● **What to produce**: Only the pictures stay out; please return all the entries below exactly as written.
### Working data
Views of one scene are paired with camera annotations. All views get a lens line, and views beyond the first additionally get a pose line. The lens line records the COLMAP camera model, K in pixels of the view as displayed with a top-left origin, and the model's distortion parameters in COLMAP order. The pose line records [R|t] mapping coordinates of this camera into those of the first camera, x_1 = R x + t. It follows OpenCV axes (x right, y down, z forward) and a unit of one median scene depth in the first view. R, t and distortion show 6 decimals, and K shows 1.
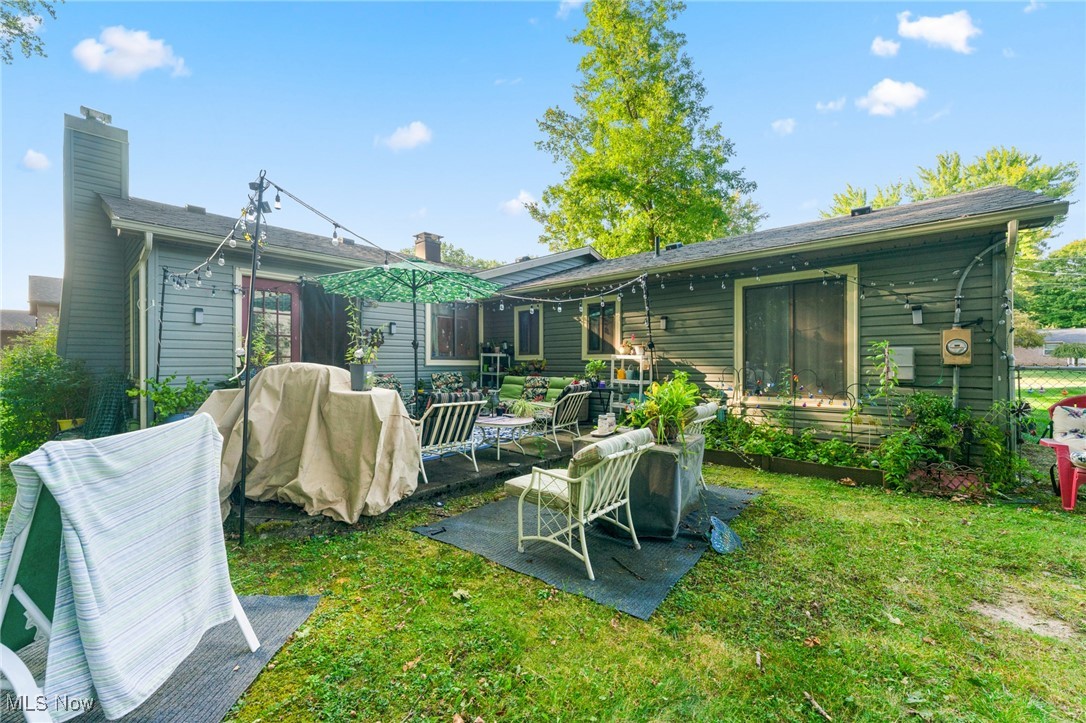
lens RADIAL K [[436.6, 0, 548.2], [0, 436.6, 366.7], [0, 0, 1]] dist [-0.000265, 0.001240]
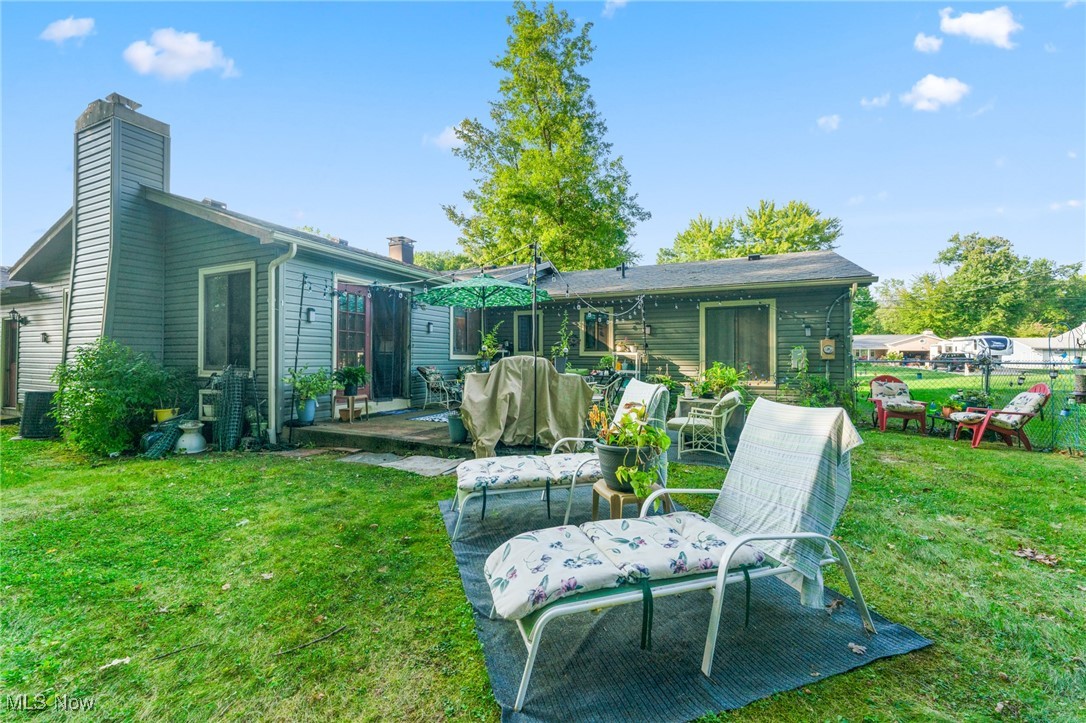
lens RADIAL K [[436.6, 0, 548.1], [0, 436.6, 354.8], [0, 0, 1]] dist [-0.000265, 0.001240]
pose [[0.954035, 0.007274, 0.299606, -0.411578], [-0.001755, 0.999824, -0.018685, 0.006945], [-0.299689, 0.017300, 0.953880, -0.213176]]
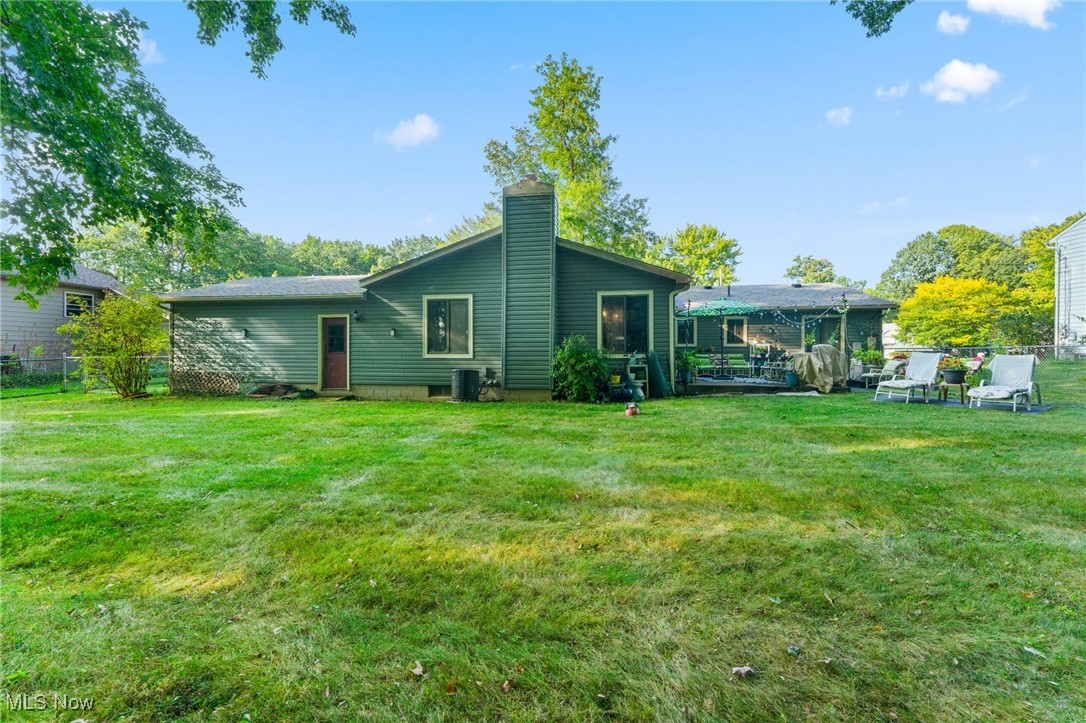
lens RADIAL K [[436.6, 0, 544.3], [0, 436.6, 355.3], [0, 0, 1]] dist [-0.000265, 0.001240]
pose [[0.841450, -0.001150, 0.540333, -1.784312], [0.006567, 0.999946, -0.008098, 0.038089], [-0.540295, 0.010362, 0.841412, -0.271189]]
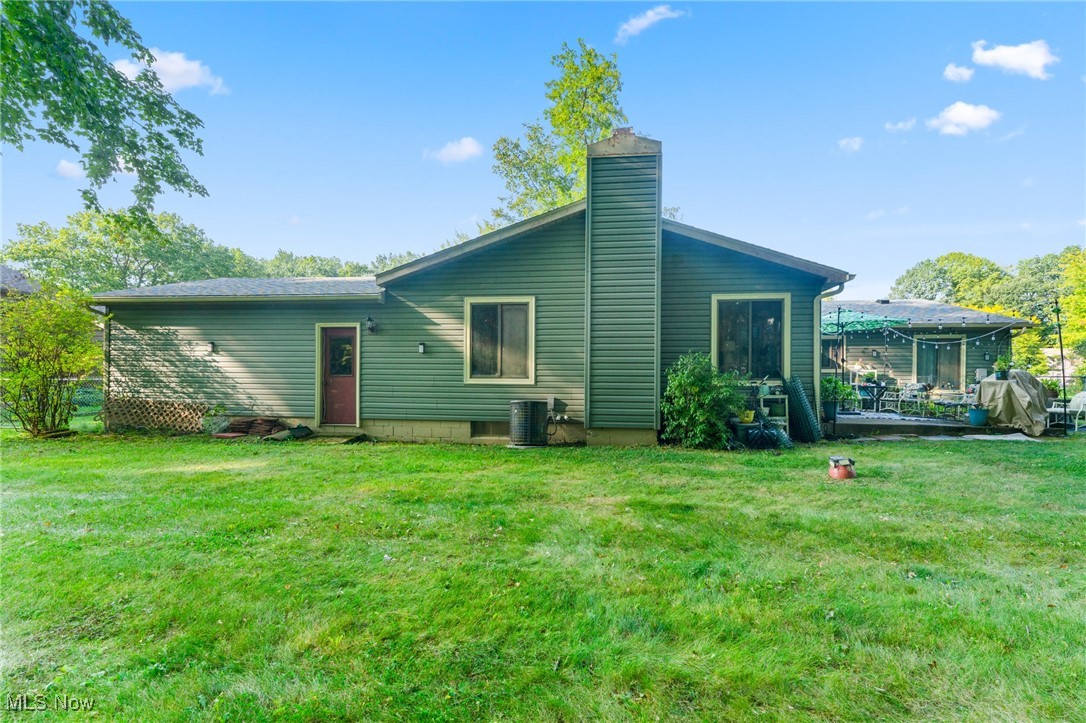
######
● **Response**:
Views of one scene are paired with camera annotations. All views get a lens line, and views beyond the first additionally get a pose line. The lens line records the COLMAP camera model, K in pixels of the view as displayed with a top-left origin, and the model's distortion parameters in COLMAP order. The pose line records [R|t] mapping coordinates of this camera into those of the first camera, x_1 = R x + t. It follows OpenCV axes (x right, y down, z forward) and a unit of one median scene depth in the first view. R, t and distortion show 6 decimals, and K shows 1.
lens RADIAL K [[436.6, 0, 548.2], [0, 436.6, 366.7], [0, 0, 1]] dist [-0.000265, 0.001240]
lens RADIAL K [[436.6, 0, 548.1], [0, 436.6, 354.8], [0, 0, 1]] dist [-0.000265, 0.001240]
pose [[0.954035, 0.007274, 0.299606, -0.411578], [-0.001755, 0.999824, -0.018685, 0.006945], [-0.299689, 0.017300, 0.953880, -0.213176]]
lens RADIAL K [[436.6, 0, 544.3], [0, 436.6, 355.3], [0, 0, 1]] dist [-0.000265, 0.001240]
pose [[0.841450, -0.001150, 0.540333, -1.784312], [0.006567, 0.999946, -0.008098, 0.038089], [-0.540295, 0.010362, 0.841412, -0.271189]]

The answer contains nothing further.